A ‘Good’ Life

A few years ago while traveling on mission in Europe I had the opportunity to visit the orphanage where my friend’s son had been raised.  We were given access where it wasn’t usually granted and allowed a glimpse of what life had been like for their son.  This week I ran across some of my thoughts from that experience.  We’ll call their boy Jack.

“To have been able to see how these children are treated and to know what Jack’s life was like gave me such a wonderful perspective.  I heard stories of other orphanages, of how good this one is. Much like coming to Christ, some lives seem ‘better’ or ‘worse,’ more or less difficult.  For an orphan, Jack had great caretakers who genuinely seemed to care about him.  But nothing beats being part of a family.  God had this wonderful and grand design for him, something better, with greater benefits and hope.  What he had wasn’t half bad.  But what was offered him was priceless.  Often times we meet people whose lives don’t seem half bad.  Often times we ourselves settle for lives that aren’t half bad.  But what God actually has for us is so much more.  He offers us something better and lasting and rooted in Family.”  

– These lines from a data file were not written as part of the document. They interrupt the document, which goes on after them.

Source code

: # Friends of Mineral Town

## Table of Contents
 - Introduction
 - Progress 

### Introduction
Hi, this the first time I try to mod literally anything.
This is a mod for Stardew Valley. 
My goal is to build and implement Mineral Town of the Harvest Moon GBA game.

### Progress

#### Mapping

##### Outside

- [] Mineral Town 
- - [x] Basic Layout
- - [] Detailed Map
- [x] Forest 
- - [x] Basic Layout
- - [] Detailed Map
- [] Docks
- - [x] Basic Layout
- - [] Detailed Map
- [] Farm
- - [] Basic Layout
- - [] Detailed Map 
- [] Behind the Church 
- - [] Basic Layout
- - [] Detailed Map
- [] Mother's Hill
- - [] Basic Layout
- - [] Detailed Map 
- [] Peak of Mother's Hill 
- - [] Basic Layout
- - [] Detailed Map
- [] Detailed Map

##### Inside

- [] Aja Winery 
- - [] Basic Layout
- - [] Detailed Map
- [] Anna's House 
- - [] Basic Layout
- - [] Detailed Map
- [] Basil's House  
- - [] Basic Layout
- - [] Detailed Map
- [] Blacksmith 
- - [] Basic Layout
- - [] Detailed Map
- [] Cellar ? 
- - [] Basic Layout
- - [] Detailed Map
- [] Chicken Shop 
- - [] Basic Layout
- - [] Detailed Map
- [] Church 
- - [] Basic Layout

We weren’t made for ‘good’ and God’s designs for our lives aren’t just ‘good.’

We were made for lives of resplendent wonder.

We weren’t made to settle for less, but to strive for more.  We weren’t made for mud pies or really good orphanages, we were made for feasts and homes and Family.  That orphanage was a really nice place, but it was no home, it had only a foretaste of family.  And to all who look around their lives and see less than the greatness of belonging, He says, “The Best is better than all the good you’ve ever known. Let’s go home, son.”

We were–every one of us–made for lives of greatness, wonder, belonging.  For most of us, the battle isn’t between being a good person or being a bad one, it is between being a good one and the best one.  Often times we look at our lives, our choices, our families, our marriages, our finances, our relationships and we think it’s all pretty good, not half bad.  I’m ok. We weren’t made for ok.  We were made for greatness and to settle for anything less is to leave priceless blessings on the table of our lives, unopened gifts on the calendar of our days.  

I don’t want ‘a good life’ and that means I can’t make decisions that lead to one. I want the best life God has to offer me and that means I must daily make decisions that lead to it.

May we never settle for mud pies in the slums because we can’t imagine the greatness of a feast by the ocean. (And, yes, that is a rather loose paraphrase from the impeccable C. S. Lewis.)